Can you rewrite every line of all the entries below as a JSON list of strings, one string per line and blank lines skipped? Leave the pictures out of your answer.

=== Material for the task ===

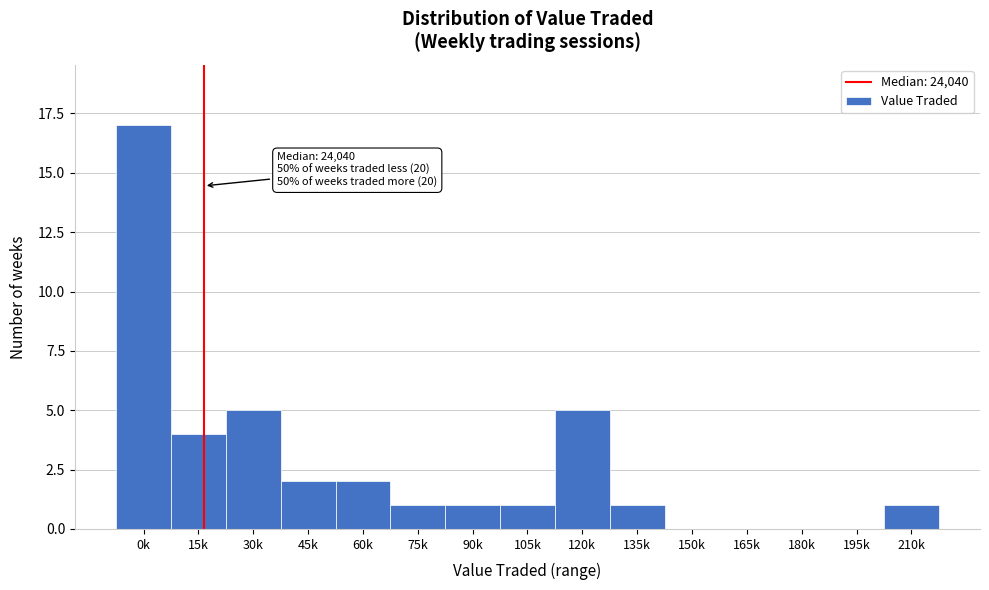

Reading left to right, transcribe all the data shown in this chart.

0k=17	15k=4	30k=5	45k=2	60k=2	75k=1	90k=1	105k=1	120k=5	135k=1	150k=0	165k=0	180k=0	195k=0	210k=1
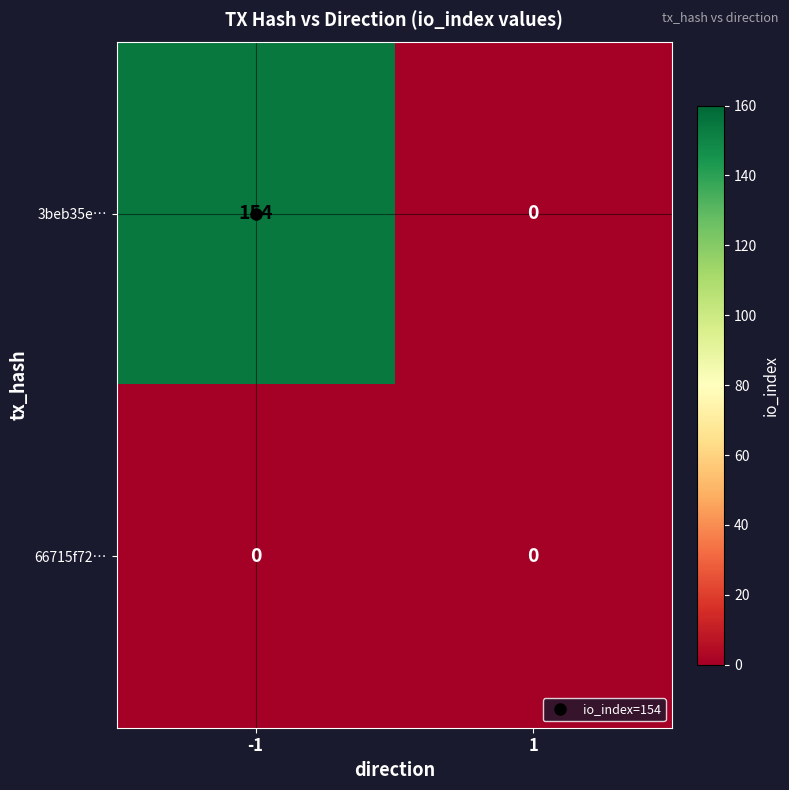

What is the greatest value displayed?

154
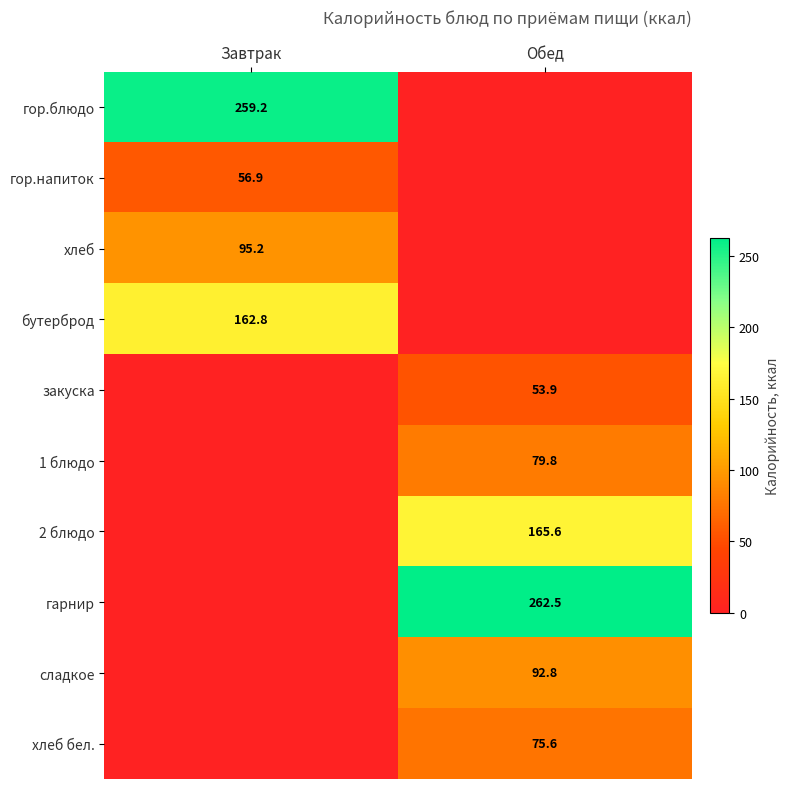

At which category is the sum across all series the highest?

Обед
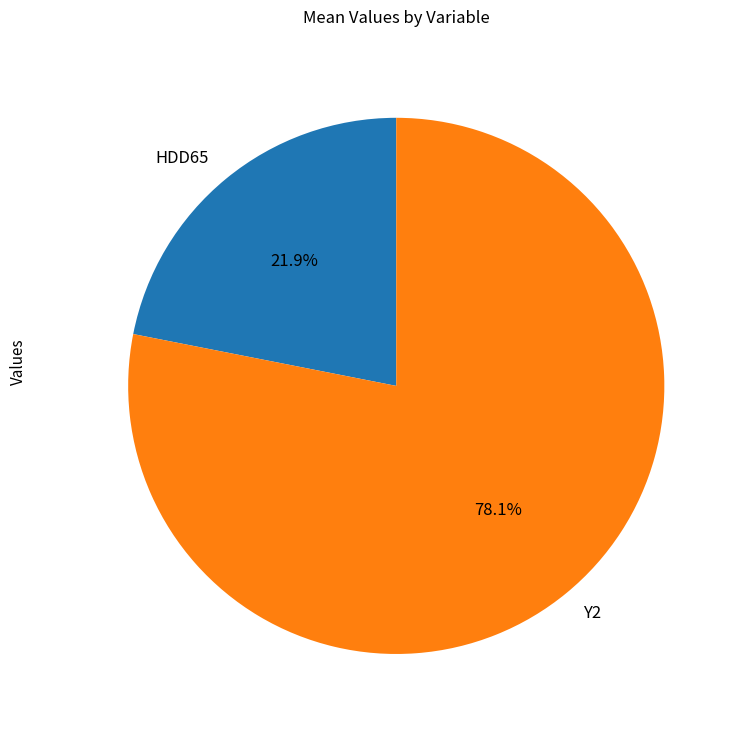

To the nearest percent, what percentage of the pie is HDD65?

22%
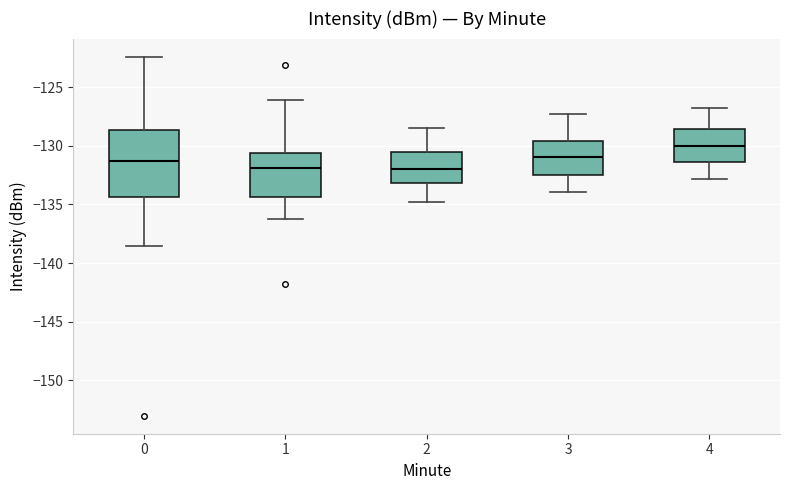

Reading left to right, read every box against the y-axis: the position of its median line, the range the box covers, and the ends of its whiskers. The values are not printed on the chart, so give them approximately, as read against the axis.

0: median -131.5, box -134.5 to -128.5, whiskers -138.5 to -122.5
1: median -132.0, box -134.5 to -130.5, whiskers -136.0 to -126.0
2: median -132.0, box -133.0 to -130.5, whiskers -135.0 to -128.5
3: median -131.0, box -132.5 to -129.5, whiskers -134.0 to -127.5
4: median -130.0, box -131.5 to -128.5, whiskers -133.0 to -127.0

===

_Exercise response:_
[
  "Reading left to right, transcribe all the data shown in this chart.",
  "0k=17\t15k=4\t30k=5\t45k=2\t60k=2\t75k=1\t90k=1\t105k=1\t120k=5\t135k=1\t150k=0\t165k=0\t180k=0\t195k=0\t210k=1",
  "What is the greatest value displayed?",
  "154",
  "At which category is the sum across all series the highest?",
  "Обед",
  "To the nearest percent, what percentage of the pie is HDD65?",
  "22%",
  "Reading left to right, read every box against the y-axis: the position of its median line, the range the box covers, and the ends of its whiskers. The values are not printed on the chart, so give them approximately, as read against the axis.",
  "0: median -131.5, box -134.5 to -128.5, whiskers -138.5 to -122.5",
  "1: median -132.0, box -134.5 to -130.5, whiskers -136.0 to -126.0",
  "2: median -132.0, box -133.0 to -130.5, whiskers -135.0 to -128.5",
  "3: median -131.0, box -132.5 to -129.5, whiskers -134.0 to -127.5",
  "4: median -130.0, box -131.5 to -128.5, whiskers -133.0 to -127.0"
]